2. Create Makefile to automate compilation of your code. Your main source code file should be named
a5.cpp and it should compile to a5 executable. You can directly adopt Makefile from Assignment 0
(replace a0 with a5).
3. Implement spelling corrector given the following specification:
(a) Your program should take as an input a dictionary file in which every line stores one name, all
upper case, and the frequency of that name. For example, if invoked like this: ./a5 dict.txt
your program should read the dictionary from a file dict.txt.
1
(b) Dictionary provides information about correctly spelled names and their frequencies. Name is a
single nonempty string of uppercase letters and frequency is a positive integer. For example, the
dictionary below contains three names:
BILL 10
JON 100
JIN 50
where JON is the most frequent.
(c) Your program should take query names from std::cin as long as they are provided.
(d) For each query name, your program should do the following:
i. If the query name is already in the dictionary, print it together with its current frequency
separated by space. Frequency of the query name in the dictionary should then increase by 1.
ii. If the query name is not in the dictionary, provide a suggestion that is in the dictionary and is
edit distance of 1 from the query (this should be the only action taken). If multiple suggestions
exist, provide one with the highest frequency, and if several suggestions have the same
frequency return the one which is lexicographically smallest. If no suggestion exists print -
and include the query name in the dictionary with frequency 1.
(e) You can assume that all input data is correct, i.e. dictionary file always exists and is correct, all
query and dictionary names are provided in upper case.
4. Print a line with five dashes: “-----”.
5. Output the final state of your dictionary in any ordering.
To illustrate how your program should work, consider the dictionary below stored in dummy.dict:
JON 100
JIM 90
BILL 1
WILL 2
Your code if invoked like this:
echo "GILL BILL BILL JILL SANTA SANTA" | ./a5 dummy.dict
should produce the following output:
WILL 2
BILL 1
BILL 2
BILL 3
-
SANTA 1
-----
JON 100
JIM 90
BILL 3
SANTA 2
WILL 2
2
Notes: The first line is because GILL is edit distance 1 from WILL and BILL, but WILL has a higher frequency
at that time.
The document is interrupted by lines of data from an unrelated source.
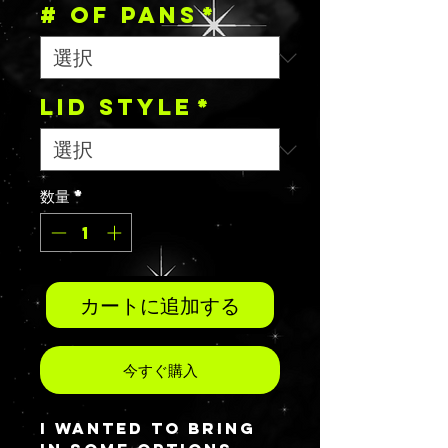
# OF PANS
*
Lid Style
*
数量
*
カートに追加する
今すぐ購入
I wanted to bring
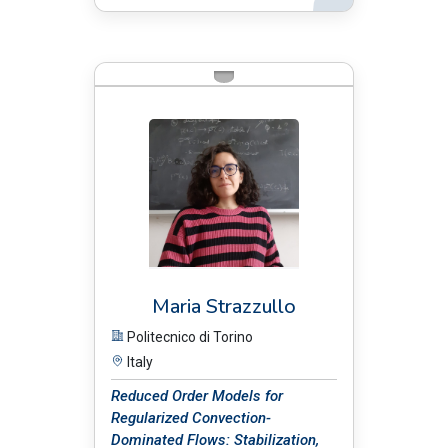
BIO:
Maria Strazzullo
Politecnico di Torino
Italy
Reduced Order Models for
Regularized Convection-
Dominated Flows: Stabilization,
The first - is caused by SANTA, which is not initially in the dictionary.
Submission
1. Remove your binary code and other unrelated files (e.g. your test files).
2. Create a tarball with your A5 folder.
3. Follow to https://autograder.cse.buffalo.edu and submit A5.tar for grading.
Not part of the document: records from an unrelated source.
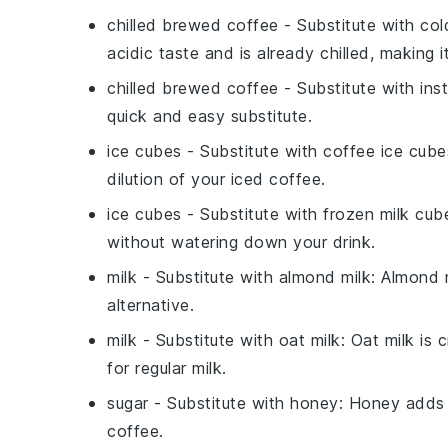
chilled brewed coffee
- Substitute with
col
acidic taste and is already chilled, making i
chilled brewed coffee
- Substitute with
ins
quick and easy substitute.
ice cubes
- Substitute with
coffee ice cube
dilution of your iced coffee.
ice cubes
- Substitute with
frozen milk cub
without watering down your drink.
milk
- Substitute with
almond milk
: Almond m
alternative.
milk
- Substitute with
oat milk
: Oat milk is
for regular milk.
sugar
- Substitute with
honey
: Honey adds 
coffee.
4. You will have five submissions. Any submission after the deadline will have 50% points deducted.
Grading
• 10pt: a5.cpp compiles, runs and has no memory errors.
• 90pt: If you pass the initial test, there will be nine benchmark tests. You will get 10pt for each correctly
completed test.
• If your code is extremely inefficient, for instance due to an infinite loop, autograder will terminate your
code and you will receive 0pt.
Remarks
• Make sure that all files and directory names are exactly as instructed. Otherwise the grading system will
miss your submission and you will get 0pt.
• Make sure that you start working on the assignment early! If you wait to the very last moment, you may
expect delays from autograder (overloaded by other students who like you waited with their submission).
• If you are having trouble, have a public discussion on piazza! Before posting your question, ask yourself:
Am I giving enough information where someone who is not looking at my code can still help? Can you
describe tests that you have already tested? Do not, of course, share your code.
• Feel free to share dictionary tests as well as input tests on Piazza. Once again, do not share your code.
3